- Textauszug -
──────────────────────────────
Irgendwann kam dann die Sprache darauf, welches Subgenre man den so am liebsten hört. „Powermetal“, war meine ehrliche Antwort. Vor kurzem hatte ich Edguy und Freedom Call entdeckt und so meinen Spaß an dem, was die trven Leute als „Eierloses gekniedel bezeichnen“. Ich ahnte nicht, dass ich damit die Büchse der Pandora geöffnet habe. Die Augen meines Gegenüber begannen zu leuchten. Dann gings los. Eine endlose Tirade , die aus dem Satzteil „Kennst du“, Bandname, und „ist richtig geil“ bestand. Je länger die Liste wurde, umso mehr musste ich verneinen. Hatte ich damals doch gerade erst an der Spitze des Eisberges gekratzt. Er hingegen hat wohl den Eispickel genommen und ein tiefes Loch hinein gebuddelt. Je häufiger meine Antwort „Nein“ war, umso skeptischer wurde sein Blick. Irgendwann seufzte er, schaute mich an und sagte: „Weist du, so langsam glaube ich, du bist gar kein richtiger Metaler.“ Sprachs, stand auf, und ging. Ich konnte mein Glück kaum fassen. Endlich konnte ich mich an der Party beteiligen. Ich schaute mich um. In einer Ecke lag jemand schnarchend rum, in einem Zimmer wurde gekichert, aus der Küche klang das klappern und scheppern, dass vom Aufräumen verursacht wurde. Party vorbei.
──────────────────────────────
[Datensatzeinträge]
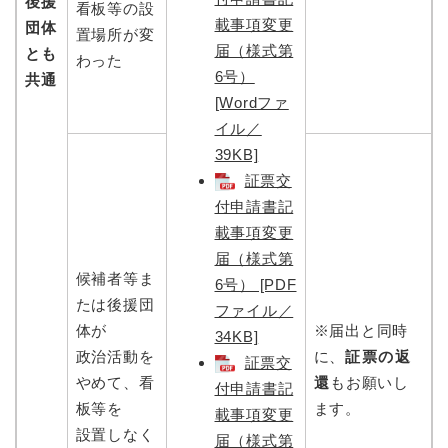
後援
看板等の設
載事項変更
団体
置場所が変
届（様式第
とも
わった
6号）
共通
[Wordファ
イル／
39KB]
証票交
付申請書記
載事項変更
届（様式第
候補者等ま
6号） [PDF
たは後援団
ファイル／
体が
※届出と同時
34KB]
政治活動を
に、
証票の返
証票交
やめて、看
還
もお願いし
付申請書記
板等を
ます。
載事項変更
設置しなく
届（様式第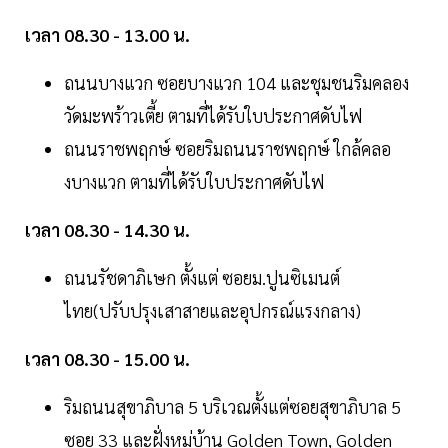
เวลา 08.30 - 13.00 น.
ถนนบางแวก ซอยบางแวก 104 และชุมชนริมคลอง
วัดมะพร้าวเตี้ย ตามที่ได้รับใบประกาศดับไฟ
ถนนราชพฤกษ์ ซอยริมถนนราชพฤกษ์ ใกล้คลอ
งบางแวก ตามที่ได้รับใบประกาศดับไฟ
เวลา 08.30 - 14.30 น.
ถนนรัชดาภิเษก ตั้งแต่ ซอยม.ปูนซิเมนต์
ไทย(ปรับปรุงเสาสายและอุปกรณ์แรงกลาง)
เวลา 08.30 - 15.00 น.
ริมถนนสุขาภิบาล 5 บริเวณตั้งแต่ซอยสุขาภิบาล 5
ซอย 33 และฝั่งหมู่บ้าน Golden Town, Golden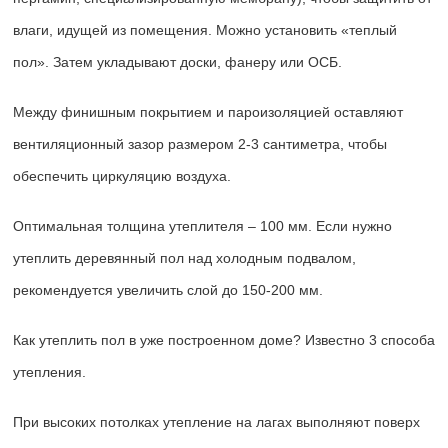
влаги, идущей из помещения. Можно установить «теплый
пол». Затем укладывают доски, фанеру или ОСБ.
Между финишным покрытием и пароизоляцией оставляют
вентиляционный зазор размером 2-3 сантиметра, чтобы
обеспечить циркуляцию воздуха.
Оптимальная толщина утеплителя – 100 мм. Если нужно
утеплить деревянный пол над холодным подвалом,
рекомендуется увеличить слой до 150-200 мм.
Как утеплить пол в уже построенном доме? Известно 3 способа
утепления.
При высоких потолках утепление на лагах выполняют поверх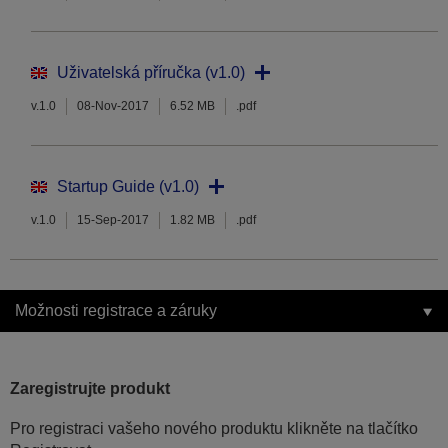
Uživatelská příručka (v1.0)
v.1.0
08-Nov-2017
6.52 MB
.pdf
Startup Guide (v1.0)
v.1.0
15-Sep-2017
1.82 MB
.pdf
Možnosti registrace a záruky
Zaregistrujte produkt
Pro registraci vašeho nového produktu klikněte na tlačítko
──────────────────────────────
Nenne die beiden Bands, die die erzählende Person laut Textauszug kurz zuvor entdeckt hatte. Die Auflistung ist vom Textauszug unabhängiges Material.

Edguy und Freedom Call.